Шли дни. И каждый час этих дней оставался в памяти. Их считали, на них рассчитывали, ведь было далеко не безразлично, как они шли – быстро или медленно, потому что именно днями решалась судьба семейства Тоблер. На вилле отвыкали думать о месяцах и годах либо сокращали мысленно месяцы и годы, ускоряя бег воспоминаний; так вот и жили, в ожидании знаков, которые им подавали дни. Всякий шорох был важен – вдруг это почтальон с новой хлопотной неприятностью в виде письма или платежного уведомления. И всякий звук был важен – вдруг это дребезжанье дверного звонка, вдруг это кто‑нибудь принес печальную весть. Важен был и любой оклик, ведь он мог оказаться весьма многозначительным. Вдруг кто‑то крикнет: «Эгей, господа Тоблер! А ну‑ка, живо выметайтесь из этого очаровательного обжитого гнездышка! Быстрее, быстрее, время не ждет. Хватит, попользовались, пора и честь знать». Вот какого страху мог нагнать любой оклик. Но и краски были важны, и облик дня, черты и мимика этих дней, как будто бы последних, потому что говорили они о последних надеждах, и последних усилиях, и о том, что надо предпринять, чтобы даже сейчас не пасть духом. Голоса у этих дней звучали тихо‑тихо. Они ничуть не сердились на тоблеровское семейство и дом, напротив, они, казалось, оберегали его на расстоянии, в образе облаков и добрых гениев, улыбались ему и стремились утешить. Эти дни чем‑то слегка напоминали г‑жу Тоблер. Они тоже словно бы хворали и теперь выглядели такими же бледными и мягкими, как эта женщина, вокруг которой кружился их нескончаемый хоровод.
Но г‑жа Тоблер мало‑помалу опять стала прежней. Чем больше ее здоровье шло на поправку, тем больше она походила на былую себя. И то сказать – было бы очень странно, если б она вдруг переменилась. Нет, живая человеческая натура так быстро кожу не меняет. Будьте уверены, о том, чтоб ничего подобного не случалось, позаботились, да еще как!
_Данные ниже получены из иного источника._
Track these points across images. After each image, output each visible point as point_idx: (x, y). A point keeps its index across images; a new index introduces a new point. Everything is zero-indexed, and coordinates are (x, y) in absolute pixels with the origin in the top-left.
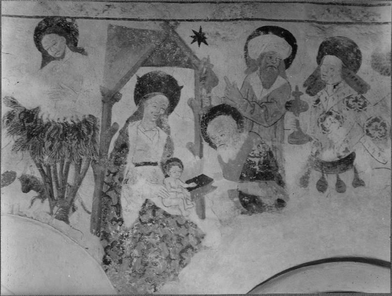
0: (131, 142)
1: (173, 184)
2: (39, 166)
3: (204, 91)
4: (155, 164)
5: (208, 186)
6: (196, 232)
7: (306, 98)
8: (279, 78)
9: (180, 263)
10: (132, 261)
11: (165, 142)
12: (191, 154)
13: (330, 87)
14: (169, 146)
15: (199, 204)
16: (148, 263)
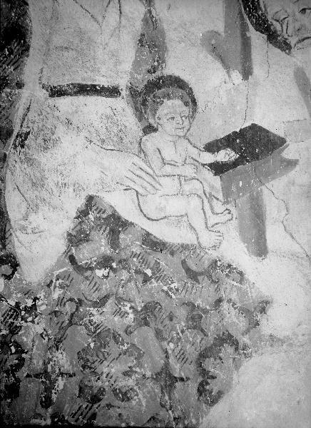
1: (169, 153)
4: (113, 92)
5: (270, 161)
6: (243, 294)
9: (201, 390)
10: (48, 390)
11: (139, 25)
12: (218, 65)
15: (247, 212)
16: (102, 391)
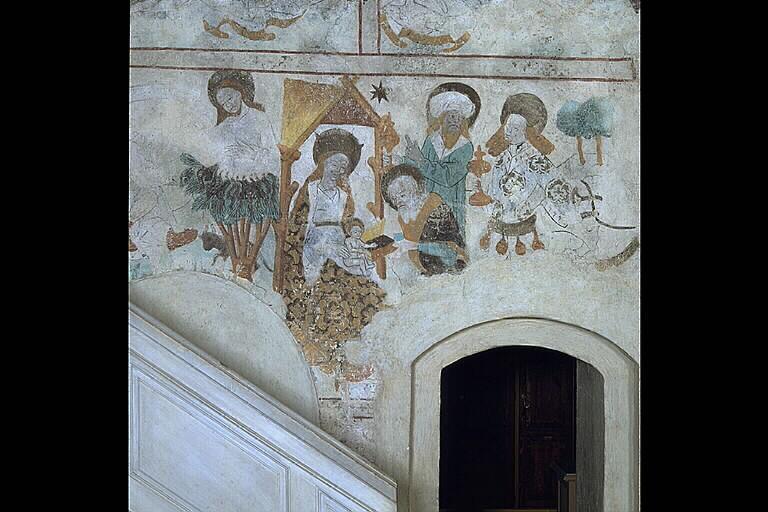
0: (312, 200)
2: (220, 224)
3: (385, 150)
7: (488, 158)
8: (462, 137)
13: (514, 147)
14: (349, 206)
А помягчевшей хозяйка казалась лишь потому, что была еще слаба.
В один из этих вечеров оба – хозяйка и помощник – сидели при лампе в гостиной. Патрон был в отъезде. И вообще, когда он не был в отъезде? На столе перед каждым стояли бокалы, до половины наполненные красным вином. Они играли в карты. Г‑жа Тоблер выигрывала, и потому лицо ее приняло веселое выражение. Она всегда смеялась, когда ей везло в карты, вот и сейчас тоже. С губ ее слетел наивно‑злорадный смешок, который в другое время, возможно, разозлил бы партнера. Но Йозеф запил проигрыш глотком вина, и оба продолжили игру: г‑жа Тоблер начала вновь тасовать карты. Примерно через час она сказала, что, пожалуй, немного почитает ту книгу, которую помощник нынче принес из деревни. Бросив игру, хозяйка тотчас уткнулась в книгу, тогда как Йозеф, которому не хотелось открывать ни газету, ни роман, сел на кушетку и стал наблюдать за читающей женщиной. Она же словно с головой ушла в историю, повествуемую в книге. Одной рукой она временами озабоченно проводила по своему задумчивому лицу, а губы ее беззвучно, но тревожно шевелились, будто желая что‑то сказать по поводу романтических перипетий. Раз она даже тихонько, но печально вздохнула, и грудь ее взволнованно затрепетала. Какое мирное и странное зрелище! Йозеф со все большим увлечением наблюдал за читающей, и сам будто читал большую, таинственно‑захватывающую книгу, ему даже почудилось, будто он читал ту же книгу, что и г‑жа Тоблер; помощник глаз не сводил со лба хозяйки, и ему каким‑то диковинным образом живо передавалось содержание романа.
«Как спокойно она читает!» – думал Йозеф, наблюдая за хозяйкой. Неожиданно она подняла голову и широко открытыми глазами посмотрела на помощника, точно ее мысленный взор блуждал где‑то за тридевять земель и глазу трудно было припомнить, что перед ним сейчас находится.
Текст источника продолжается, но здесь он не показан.